_Work required_
Reproduce every record below exactly as written, leaving out any pictures.

_Recorded information_
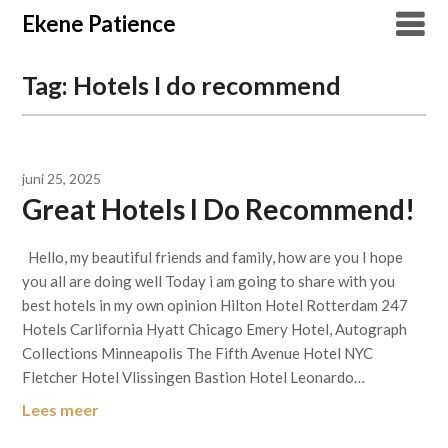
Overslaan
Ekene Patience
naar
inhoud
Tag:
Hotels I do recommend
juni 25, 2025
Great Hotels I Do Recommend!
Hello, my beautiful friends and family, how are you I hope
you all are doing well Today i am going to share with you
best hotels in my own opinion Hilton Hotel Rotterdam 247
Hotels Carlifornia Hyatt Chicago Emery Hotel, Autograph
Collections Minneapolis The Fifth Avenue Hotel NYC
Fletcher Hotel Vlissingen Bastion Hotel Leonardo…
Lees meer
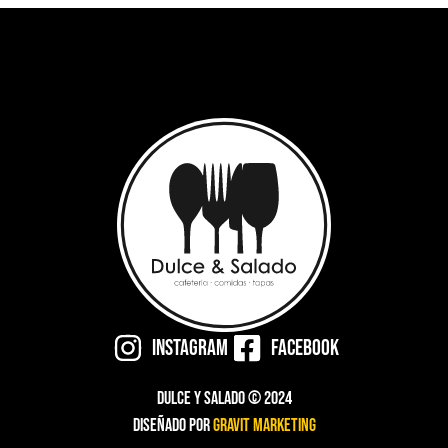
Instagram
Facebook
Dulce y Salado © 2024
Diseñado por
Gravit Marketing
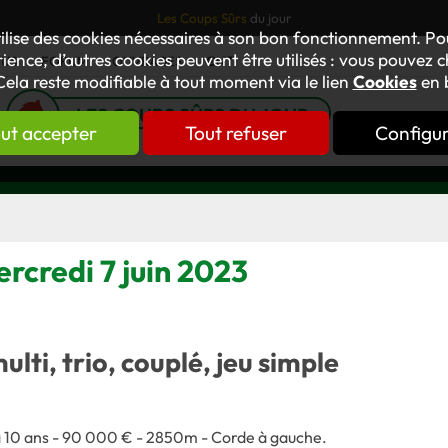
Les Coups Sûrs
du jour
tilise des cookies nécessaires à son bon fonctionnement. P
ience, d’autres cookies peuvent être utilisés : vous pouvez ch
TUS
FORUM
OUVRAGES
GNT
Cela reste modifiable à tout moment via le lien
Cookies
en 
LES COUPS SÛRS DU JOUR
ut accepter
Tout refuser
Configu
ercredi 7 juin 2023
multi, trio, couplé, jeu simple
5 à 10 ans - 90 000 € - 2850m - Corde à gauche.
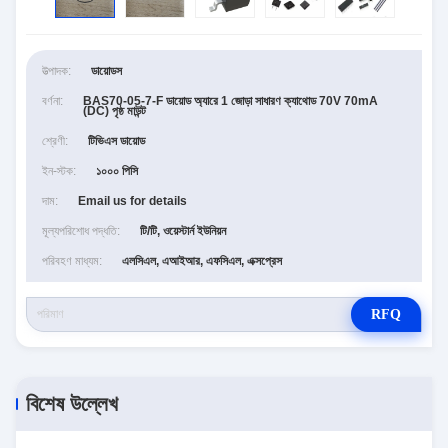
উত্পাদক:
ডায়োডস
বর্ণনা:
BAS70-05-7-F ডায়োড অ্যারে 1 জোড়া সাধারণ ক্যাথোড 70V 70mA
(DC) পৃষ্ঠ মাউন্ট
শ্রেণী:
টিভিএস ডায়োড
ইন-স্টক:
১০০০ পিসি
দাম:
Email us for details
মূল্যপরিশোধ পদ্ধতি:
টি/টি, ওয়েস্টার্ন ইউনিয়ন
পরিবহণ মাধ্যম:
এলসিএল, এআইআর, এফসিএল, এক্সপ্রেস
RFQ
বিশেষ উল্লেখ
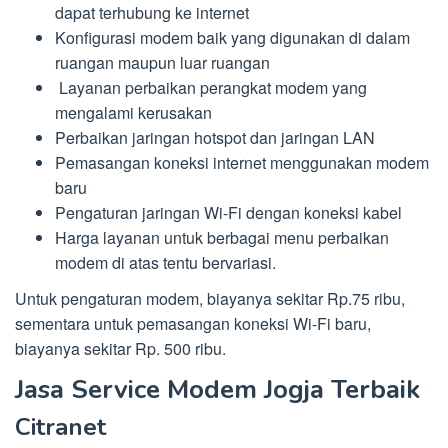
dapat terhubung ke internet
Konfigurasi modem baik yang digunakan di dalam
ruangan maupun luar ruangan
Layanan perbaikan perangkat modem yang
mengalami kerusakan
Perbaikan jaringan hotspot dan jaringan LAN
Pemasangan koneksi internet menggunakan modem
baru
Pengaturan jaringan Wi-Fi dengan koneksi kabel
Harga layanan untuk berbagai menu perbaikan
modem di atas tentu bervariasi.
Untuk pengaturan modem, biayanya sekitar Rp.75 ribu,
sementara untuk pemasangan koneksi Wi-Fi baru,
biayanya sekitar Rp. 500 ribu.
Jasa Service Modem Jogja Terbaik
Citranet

_Solution to the problem_
Overslaan
Ekene Patience
naar
inhoud
Tag:
Hotels I do recommend
juni 25, 2025
Great Hotels I Do Recommend!
Hello, my beautiful friends and family, how are you I hope
you all are doing well Today i am going to share with you
best hotels in my own opinion Hilton Hotel Rotterdam 247
Hotels Carlifornia Hyatt Chicago Emery Hotel, Autograph
Collections Minneapolis The Fifth Avenue Hotel NYC
Fletcher Hotel Vlissingen Bastion Hotel Leonardo…
Lees meer
Instagram
Facebook
Dulce y Salado © 2024
Diseñado por
Gravit Marketing
Les Coups Sûrs
du jour
tilise des cookies nécessaires à son bon fonctionnement. P
ience, d’autres cookies peuvent être utilisés : vous pouvez ch
TUS
FORUM
OUVRAGES
GNT
Cela reste modifiable à tout moment via le lien
Cookies
en 
LES COUPS SÛRS DU JOUR
ut accepter
Tout refuser
Configu
ercredi 7 juin 2023
multi, trio, couplé, jeu simple
5 à 10 ans - 90 000 € - 2850m - Corde à gauche.
উত্পাদক:
ডায়োডস
বর্ণনা:
BAS70-05-7-F ডায়োড অ্যারে 1 জোড়া সাধারণ ক্যাথোড 70V 70mA
(DC) পৃষ্ঠ মাউন্ট
শ্রেণী:
টিভিএস ডায়োড
ইন-স্টক:
১০০০ পিসি
দাম:
Email us for details
মূল্যপরিশোধ পদ্ধতি:
টি/টি, ওয়েস্টার্ন ইউনিয়ন
পরিবহণ মাধ্যম:
এলসিএল, এআইআর, এফসিএল, এক্সপ্রেস
RFQ
বিশেষ উল্লেখ
dapat terhubung ke internet
Konfigurasi modem baik yang digunakan di dalam
ruangan maupun luar ruangan
Layanan perbaikan perangkat modem yang
mengalami kerusakan
Perbaikan jaringan hotspot dan jaringan LAN
Pemasangan koneksi internet menggunakan modem
baru
Pengaturan jaringan Wi-Fi dengan koneksi kabel
Harga layanan untuk berbagai menu perbaikan
modem di atas tentu bervariasi.
Untuk pengaturan modem, biayanya sekitar Rp.75 ribu,
sementara untuk pemasangan koneksi Wi-Fi baru,
biayanya sekitar Rp. 500 ribu.
Jasa Service Modem Jogja Terbaik
Citranet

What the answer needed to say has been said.